(Extracted page text data)
⟨
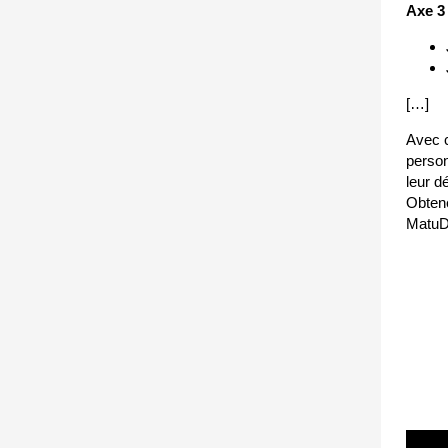
Axe 3 
[…]
Avec 
person
leur d
Obtene
MatuDi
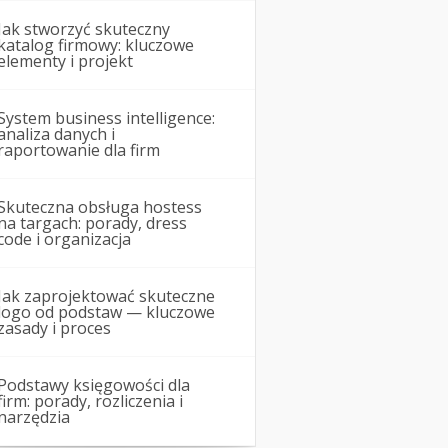
Jak stworzyć skuteczny
katalog firmowy: kluczowe
elementy i projekt
System business intelligence:
analiza danych i
raportowanie dla firm
Skuteczna obsługa hostess
na targach: porady, dress
code i organizacja
Jak zaprojektować skuteczne
logo od podstaw — kluczowe
zasady i proces
Podstawy księgowości dla
firm: porady, rozliczenia i
narzędzia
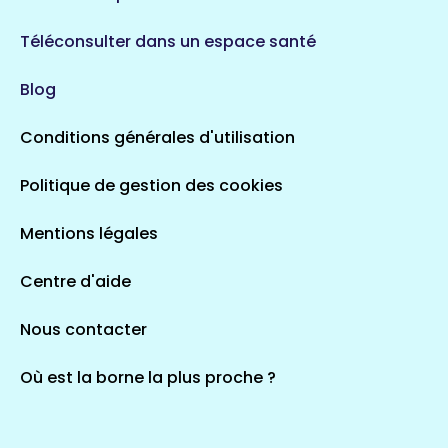
Téléconsulter dans un espace santé
Blog
Conditions générales d'utilisation
Politique de gestion des cookies
Mentions légales
Centre d'aide
Nous contacter
Où est la borne la plus proche ?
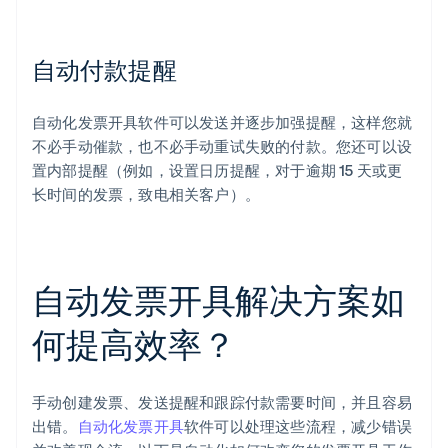
自动付款提醒
自动化发票开具软件可以发送并逐步加强提醒，这样您就
不必手动催款，也不必手动重试失败的付款。您还可以设
置内部提醒（例如，设置日历提醒，对于逾期 15 天或更
长时间的发票，致电相关客户）。
自动发票开具解决方案如
何提高效率？
手动创建发票、发送提醒和跟踪付款需要时间，并且容易
出错。
自动化发票开具
软件可以处理这些流程，减少错误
⟩
INSTRUCTIONS TO FOLLOW
When a line of the records has the word "porady", pick it out and copy it.

THE COMPLETED TASK
na targach: porady, dress
firm: porady, rozliczenia i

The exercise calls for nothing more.